Posted by: Laura | Jan 22, 2009 1:01:07 PM
As for not pleading out, you pays yer money and you takes yer chances.
My only problem with this sentence is that Aprendi/Booker allow judges to continue finding such factors by peponderance of the evidence, rather than jury BRD. I have no problem with the length of sentence itself.
Posted by: Soronel Haetir | Jan 22, 2009 1:58:12 PM
"you pays yer money and you takes yer chances" of having your punishment increased by an order of magnitude or more? that concerns me. at some point, those worst-case "chances" become so terrifying that even innocent people take the plea.
Posted by: Observer | Jan 22, 2009 2:49:32 PM
federalist wrote: "My point is that the fact that he was carrying a gun seems important."
In what way? Explain yourself. He has a constitutional right to protect himself with a firearm.
Posted by: DK | Jan 22, 2009 8:31:33 PM
He has a constitutional right to have a firearm. He doesn't have a constitutional right to carry it while conducting illegal activity.

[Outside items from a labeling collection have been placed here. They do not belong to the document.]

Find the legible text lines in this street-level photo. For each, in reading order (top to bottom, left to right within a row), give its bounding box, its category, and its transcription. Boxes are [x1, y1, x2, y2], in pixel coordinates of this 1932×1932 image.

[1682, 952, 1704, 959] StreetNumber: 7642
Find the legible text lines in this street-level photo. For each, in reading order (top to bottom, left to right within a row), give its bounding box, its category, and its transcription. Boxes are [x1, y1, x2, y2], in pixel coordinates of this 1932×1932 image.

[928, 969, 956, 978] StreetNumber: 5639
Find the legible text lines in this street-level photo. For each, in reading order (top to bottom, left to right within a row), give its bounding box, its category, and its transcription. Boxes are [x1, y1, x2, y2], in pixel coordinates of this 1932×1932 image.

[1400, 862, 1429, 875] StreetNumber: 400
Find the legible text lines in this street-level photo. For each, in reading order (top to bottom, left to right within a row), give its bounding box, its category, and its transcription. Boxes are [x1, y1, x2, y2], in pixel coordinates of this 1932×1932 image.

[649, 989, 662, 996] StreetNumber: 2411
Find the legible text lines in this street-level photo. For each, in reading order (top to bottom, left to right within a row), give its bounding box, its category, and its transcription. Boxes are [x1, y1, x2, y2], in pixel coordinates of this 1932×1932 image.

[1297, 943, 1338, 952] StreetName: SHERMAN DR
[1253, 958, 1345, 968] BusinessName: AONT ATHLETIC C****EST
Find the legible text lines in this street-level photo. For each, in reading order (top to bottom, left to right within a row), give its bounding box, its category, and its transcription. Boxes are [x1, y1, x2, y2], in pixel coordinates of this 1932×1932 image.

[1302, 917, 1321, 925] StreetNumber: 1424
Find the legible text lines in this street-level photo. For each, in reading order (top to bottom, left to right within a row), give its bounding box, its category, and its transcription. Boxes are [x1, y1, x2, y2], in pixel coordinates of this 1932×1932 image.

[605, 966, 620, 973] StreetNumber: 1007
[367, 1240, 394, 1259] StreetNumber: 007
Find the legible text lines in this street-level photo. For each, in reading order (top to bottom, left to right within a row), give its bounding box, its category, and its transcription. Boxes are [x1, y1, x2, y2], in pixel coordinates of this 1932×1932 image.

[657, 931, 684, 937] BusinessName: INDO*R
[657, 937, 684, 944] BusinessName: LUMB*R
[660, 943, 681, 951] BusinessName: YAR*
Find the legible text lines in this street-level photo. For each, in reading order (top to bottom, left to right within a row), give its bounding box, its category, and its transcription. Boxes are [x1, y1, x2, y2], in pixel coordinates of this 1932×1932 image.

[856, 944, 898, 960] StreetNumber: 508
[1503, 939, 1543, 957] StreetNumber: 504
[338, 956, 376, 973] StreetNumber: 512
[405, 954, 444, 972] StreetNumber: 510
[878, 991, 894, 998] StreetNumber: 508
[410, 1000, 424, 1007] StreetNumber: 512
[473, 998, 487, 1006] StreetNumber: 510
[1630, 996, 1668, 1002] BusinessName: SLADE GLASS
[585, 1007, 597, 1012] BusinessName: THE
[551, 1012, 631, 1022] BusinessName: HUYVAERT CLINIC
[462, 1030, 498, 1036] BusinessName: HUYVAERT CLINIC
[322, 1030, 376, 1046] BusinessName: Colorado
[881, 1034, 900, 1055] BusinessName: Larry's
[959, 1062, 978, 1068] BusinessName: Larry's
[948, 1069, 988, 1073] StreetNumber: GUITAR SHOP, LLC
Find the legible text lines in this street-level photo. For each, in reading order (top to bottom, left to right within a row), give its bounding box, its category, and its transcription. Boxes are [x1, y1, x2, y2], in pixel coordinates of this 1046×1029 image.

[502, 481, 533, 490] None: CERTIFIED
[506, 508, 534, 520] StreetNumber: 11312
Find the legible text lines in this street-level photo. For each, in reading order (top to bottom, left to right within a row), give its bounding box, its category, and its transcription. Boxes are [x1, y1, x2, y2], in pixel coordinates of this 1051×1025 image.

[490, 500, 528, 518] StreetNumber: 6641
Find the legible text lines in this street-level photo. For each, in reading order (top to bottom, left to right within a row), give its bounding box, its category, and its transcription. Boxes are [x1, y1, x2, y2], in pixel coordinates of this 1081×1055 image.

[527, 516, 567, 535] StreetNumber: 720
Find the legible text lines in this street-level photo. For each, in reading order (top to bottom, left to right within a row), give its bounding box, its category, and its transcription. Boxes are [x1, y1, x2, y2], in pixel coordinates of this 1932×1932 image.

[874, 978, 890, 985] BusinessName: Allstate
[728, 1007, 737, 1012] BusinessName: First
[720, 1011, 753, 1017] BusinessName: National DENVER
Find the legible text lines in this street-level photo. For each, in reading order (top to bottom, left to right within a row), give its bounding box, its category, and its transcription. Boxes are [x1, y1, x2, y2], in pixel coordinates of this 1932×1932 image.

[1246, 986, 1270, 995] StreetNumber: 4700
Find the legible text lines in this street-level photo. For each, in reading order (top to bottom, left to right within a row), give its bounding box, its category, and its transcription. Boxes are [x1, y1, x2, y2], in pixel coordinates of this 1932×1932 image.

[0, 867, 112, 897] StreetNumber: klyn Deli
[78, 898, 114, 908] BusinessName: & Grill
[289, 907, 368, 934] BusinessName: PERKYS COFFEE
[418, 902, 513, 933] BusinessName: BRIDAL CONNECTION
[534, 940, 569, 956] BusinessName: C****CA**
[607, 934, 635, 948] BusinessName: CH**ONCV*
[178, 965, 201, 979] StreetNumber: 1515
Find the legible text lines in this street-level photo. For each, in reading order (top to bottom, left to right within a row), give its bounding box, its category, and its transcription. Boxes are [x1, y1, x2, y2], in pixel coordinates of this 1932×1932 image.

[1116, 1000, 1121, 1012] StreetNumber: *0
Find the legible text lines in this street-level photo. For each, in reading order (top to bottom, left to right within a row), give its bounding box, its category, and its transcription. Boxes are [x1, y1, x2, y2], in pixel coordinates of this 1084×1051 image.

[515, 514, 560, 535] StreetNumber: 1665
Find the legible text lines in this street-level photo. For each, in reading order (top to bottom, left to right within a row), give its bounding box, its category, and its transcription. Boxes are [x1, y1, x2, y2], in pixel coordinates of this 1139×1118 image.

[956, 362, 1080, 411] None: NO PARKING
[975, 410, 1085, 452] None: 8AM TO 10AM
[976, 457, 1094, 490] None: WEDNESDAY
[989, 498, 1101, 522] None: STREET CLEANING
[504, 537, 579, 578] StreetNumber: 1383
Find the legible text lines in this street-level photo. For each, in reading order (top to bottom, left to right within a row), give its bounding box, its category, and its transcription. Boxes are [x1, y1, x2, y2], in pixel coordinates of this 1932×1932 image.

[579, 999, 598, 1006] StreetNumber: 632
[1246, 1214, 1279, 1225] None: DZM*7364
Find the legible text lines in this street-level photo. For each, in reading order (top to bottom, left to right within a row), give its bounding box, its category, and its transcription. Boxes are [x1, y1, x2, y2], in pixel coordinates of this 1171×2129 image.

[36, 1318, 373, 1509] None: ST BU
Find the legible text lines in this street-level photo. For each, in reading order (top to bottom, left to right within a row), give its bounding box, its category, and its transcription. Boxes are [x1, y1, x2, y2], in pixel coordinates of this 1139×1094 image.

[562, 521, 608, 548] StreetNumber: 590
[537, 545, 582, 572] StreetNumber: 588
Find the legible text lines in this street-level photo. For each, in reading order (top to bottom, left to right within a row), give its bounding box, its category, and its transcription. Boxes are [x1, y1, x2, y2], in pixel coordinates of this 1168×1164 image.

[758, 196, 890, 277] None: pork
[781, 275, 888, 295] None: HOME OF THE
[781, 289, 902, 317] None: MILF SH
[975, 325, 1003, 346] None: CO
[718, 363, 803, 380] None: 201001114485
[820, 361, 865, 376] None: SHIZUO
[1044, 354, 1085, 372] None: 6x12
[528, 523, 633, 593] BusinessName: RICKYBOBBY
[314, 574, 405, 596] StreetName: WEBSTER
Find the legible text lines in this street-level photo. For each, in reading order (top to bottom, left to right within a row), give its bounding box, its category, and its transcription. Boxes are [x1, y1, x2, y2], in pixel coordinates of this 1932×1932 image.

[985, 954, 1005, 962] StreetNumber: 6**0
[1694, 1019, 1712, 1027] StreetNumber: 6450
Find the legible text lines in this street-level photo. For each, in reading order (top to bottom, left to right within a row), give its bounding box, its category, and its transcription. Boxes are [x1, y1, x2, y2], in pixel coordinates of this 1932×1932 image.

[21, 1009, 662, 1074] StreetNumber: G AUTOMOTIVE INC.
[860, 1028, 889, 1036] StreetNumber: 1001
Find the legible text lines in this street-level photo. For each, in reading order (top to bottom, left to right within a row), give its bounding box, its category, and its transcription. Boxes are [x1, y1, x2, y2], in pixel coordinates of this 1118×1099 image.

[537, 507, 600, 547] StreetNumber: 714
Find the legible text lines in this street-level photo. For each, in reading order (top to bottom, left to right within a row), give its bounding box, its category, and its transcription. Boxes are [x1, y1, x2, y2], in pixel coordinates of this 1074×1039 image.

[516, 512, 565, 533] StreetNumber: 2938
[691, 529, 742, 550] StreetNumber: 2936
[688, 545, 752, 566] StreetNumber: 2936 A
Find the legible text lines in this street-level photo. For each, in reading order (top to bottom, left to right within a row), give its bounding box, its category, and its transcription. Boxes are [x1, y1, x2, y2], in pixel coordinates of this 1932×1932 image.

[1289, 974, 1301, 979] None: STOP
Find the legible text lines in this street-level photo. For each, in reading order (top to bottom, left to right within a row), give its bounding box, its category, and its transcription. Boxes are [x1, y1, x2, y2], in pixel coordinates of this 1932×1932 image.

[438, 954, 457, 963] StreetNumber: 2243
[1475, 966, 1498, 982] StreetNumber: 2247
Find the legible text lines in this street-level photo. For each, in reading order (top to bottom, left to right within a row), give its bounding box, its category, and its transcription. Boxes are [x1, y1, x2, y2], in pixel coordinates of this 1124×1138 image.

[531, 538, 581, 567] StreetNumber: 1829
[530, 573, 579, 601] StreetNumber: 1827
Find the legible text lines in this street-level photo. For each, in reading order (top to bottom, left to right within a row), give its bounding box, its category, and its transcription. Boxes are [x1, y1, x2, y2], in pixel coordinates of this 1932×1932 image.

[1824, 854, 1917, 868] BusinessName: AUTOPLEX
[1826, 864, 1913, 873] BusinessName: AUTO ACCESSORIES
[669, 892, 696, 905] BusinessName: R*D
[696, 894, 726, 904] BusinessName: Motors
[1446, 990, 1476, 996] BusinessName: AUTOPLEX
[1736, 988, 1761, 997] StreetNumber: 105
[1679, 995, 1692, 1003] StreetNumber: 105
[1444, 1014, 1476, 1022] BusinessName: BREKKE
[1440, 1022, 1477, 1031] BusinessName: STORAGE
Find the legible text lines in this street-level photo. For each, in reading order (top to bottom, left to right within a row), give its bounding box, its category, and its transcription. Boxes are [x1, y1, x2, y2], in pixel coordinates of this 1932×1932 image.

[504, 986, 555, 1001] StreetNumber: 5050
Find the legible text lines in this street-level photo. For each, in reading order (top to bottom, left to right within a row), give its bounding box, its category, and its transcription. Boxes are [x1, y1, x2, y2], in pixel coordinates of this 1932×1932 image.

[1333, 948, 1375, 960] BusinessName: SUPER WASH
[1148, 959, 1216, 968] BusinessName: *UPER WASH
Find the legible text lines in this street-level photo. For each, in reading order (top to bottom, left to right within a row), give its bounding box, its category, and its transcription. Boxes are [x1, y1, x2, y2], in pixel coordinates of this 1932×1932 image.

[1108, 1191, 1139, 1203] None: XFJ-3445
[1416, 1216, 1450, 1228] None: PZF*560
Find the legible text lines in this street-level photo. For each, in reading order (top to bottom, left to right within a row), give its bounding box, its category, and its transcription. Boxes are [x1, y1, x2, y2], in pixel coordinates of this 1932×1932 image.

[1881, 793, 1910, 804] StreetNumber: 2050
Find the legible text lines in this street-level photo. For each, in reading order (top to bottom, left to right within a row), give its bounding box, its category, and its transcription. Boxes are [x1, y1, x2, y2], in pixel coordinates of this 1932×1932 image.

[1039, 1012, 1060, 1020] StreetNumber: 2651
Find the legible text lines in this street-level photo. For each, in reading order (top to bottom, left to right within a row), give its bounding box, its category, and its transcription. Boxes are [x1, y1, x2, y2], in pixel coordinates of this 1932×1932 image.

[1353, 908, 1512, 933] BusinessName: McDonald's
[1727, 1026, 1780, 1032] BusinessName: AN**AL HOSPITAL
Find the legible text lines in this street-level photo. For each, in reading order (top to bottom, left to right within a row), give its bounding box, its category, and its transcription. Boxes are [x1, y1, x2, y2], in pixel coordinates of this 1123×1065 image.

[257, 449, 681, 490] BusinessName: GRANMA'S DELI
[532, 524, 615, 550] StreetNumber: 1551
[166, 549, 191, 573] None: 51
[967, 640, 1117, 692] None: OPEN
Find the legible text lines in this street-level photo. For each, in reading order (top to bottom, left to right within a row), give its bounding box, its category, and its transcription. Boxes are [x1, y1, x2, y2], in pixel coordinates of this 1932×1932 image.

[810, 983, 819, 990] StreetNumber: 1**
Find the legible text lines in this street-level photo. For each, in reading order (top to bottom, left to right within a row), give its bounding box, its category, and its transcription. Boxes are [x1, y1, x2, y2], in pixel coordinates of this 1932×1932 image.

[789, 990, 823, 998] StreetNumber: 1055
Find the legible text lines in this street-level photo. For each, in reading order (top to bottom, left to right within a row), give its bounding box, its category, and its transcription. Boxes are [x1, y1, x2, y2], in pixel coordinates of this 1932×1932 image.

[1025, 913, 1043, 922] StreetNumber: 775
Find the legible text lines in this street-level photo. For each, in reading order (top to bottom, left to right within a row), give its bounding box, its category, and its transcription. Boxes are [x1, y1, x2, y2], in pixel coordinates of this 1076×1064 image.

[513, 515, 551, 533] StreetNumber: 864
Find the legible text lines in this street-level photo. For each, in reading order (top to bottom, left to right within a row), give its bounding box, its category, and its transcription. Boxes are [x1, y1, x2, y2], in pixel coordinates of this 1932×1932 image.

Posted by: | Jan 23, 2009 10:41:42 AM
federalist (I'm assuming) wrote: "He has a constitutional right to have a firearm. He doesn't have a constitutional right to carry it while conducting illegal activity."
Really? So people who travel in their vehicles in excess of the speed limit do not have a constitutional right to defend themselves with firearms? Who knew?
Weren't you just whining on a different post about how Europeans sentence people for defending themselves? I guess you got a little more French in you than you thought, oui?